Working data.
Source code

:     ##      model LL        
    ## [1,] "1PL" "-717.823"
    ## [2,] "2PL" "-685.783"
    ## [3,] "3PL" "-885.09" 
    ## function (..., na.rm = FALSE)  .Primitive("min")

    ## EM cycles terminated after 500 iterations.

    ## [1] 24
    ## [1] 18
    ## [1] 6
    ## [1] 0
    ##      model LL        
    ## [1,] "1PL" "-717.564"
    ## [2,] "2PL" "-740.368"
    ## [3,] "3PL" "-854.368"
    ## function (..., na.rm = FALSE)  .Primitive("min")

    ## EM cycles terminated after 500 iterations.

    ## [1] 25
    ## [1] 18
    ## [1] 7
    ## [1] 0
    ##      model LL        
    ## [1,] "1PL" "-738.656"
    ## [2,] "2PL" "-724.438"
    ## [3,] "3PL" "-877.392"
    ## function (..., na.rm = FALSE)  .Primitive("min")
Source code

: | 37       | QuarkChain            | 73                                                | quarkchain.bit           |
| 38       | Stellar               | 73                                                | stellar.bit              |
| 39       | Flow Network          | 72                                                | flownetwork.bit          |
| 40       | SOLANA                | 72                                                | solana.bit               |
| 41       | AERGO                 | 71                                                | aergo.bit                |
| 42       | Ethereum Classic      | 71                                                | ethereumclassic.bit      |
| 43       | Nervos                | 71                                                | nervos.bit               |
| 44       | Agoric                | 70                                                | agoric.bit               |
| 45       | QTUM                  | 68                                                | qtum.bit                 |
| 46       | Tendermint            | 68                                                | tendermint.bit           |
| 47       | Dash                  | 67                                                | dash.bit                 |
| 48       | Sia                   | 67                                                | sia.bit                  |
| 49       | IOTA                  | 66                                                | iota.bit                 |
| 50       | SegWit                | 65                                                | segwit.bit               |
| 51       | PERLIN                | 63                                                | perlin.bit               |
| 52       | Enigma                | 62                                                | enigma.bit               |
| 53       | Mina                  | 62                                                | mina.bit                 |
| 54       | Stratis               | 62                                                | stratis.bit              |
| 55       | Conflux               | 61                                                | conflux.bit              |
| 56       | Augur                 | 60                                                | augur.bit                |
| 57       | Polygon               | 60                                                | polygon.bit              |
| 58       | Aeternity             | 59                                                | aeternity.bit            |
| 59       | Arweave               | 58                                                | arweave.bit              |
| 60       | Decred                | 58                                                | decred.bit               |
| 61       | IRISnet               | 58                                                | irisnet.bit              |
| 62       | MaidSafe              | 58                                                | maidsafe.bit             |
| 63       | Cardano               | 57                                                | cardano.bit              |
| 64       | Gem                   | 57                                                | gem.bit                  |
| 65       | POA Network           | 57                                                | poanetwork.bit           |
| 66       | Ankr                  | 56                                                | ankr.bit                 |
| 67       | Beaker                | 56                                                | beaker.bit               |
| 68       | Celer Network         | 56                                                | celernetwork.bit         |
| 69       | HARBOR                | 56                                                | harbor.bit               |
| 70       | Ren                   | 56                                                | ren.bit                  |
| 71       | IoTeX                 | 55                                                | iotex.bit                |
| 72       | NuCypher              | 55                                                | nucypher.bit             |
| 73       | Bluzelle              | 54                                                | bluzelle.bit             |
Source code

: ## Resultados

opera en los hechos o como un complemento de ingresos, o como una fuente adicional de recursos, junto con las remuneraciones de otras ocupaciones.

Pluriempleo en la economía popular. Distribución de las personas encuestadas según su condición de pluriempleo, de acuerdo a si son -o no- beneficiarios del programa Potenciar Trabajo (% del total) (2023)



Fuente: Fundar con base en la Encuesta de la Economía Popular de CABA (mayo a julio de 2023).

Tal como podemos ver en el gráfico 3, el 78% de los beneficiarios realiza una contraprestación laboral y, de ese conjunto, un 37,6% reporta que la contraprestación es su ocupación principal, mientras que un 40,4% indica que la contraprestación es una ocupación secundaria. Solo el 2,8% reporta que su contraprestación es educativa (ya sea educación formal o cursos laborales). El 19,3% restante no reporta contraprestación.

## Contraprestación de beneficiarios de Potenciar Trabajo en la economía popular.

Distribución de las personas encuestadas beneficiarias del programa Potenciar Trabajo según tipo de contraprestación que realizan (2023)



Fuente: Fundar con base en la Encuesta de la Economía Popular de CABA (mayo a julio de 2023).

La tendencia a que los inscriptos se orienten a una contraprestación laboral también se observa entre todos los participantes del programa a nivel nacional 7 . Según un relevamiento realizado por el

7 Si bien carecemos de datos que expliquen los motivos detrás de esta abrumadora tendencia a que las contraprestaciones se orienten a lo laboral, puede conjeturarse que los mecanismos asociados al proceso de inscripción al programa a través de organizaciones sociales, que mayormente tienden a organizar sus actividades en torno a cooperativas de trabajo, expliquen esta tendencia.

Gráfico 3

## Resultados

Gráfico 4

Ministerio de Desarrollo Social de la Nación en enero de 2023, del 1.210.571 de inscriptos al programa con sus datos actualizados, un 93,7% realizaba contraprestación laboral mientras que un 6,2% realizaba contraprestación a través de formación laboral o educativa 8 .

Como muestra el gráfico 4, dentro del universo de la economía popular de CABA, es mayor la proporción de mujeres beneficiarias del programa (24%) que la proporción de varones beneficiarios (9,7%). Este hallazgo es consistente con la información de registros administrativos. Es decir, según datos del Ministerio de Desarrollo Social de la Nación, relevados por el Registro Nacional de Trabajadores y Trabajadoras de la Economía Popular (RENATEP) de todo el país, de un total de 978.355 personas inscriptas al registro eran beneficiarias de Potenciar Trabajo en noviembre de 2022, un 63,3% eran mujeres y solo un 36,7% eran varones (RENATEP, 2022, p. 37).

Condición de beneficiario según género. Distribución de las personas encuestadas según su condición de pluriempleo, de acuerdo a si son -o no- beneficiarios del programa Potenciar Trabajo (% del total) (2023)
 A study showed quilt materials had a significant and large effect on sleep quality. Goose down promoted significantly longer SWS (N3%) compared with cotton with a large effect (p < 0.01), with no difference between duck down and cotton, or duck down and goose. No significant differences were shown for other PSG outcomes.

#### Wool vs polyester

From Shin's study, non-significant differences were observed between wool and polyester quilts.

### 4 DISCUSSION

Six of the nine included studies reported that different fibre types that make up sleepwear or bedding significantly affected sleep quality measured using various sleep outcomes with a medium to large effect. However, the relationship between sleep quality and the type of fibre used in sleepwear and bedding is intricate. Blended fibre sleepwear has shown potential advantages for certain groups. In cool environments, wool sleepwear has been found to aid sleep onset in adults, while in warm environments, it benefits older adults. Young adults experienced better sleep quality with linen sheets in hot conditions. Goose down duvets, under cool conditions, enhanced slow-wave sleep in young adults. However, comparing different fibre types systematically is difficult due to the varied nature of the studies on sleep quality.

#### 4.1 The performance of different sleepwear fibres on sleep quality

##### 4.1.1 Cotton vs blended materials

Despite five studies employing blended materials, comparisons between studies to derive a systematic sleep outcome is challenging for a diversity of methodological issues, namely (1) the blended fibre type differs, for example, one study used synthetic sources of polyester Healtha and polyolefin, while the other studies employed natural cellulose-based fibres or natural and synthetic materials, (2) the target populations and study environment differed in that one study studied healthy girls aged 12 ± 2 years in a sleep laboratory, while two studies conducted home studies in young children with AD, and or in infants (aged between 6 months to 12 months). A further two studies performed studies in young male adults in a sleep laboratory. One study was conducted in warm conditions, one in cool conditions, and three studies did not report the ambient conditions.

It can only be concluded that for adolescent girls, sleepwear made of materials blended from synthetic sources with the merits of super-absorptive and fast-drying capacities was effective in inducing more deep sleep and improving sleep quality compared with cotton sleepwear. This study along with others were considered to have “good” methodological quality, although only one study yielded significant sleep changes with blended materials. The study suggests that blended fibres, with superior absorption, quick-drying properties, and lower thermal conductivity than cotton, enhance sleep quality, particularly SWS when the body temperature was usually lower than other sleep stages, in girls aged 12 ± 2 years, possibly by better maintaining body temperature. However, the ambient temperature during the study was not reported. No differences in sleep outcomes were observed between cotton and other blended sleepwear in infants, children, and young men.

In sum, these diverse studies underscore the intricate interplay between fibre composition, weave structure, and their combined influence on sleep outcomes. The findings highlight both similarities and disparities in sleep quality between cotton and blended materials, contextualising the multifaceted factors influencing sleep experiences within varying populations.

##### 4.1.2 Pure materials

Your objective.
Would you please copy, word for word, everything above from the line containing "From Shin's study, non-significant" down to the line containing "##### 4.1.1 Cotton vs blended materials", those two lines included?

Written solution.
From Shin's study, non-significant differences were observed between wool and polyester quilts.

### 4 DISCUSSION

Six of the nine included studies reported that different fibre types that make up sleepwear or bedding significantly affected sleep quality measured using various sleep outcomes with a medium to large effect. However, the relationship between sleep quality and the type of fibre used in sleepwear and bedding is intricate. Blended fibre sleepwear has shown potential advantages for certain groups. In cool environments, wool sleepwear has been found to aid sleep onset in adults, while in warm environments, it benefits older adults. Young adults experienced better sleep quality with linen sheets in hot conditions. Goose down duvets, under cool conditions, enhanced slow-wave sleep in young adults. However, comparing different fibre types systematically is difficult due to the varied nature of the studies on sleep quality.

#### 4.1 The performance of different sleepwear fibres on sleep quality

##### 4.1.1 Cotton vs blended materials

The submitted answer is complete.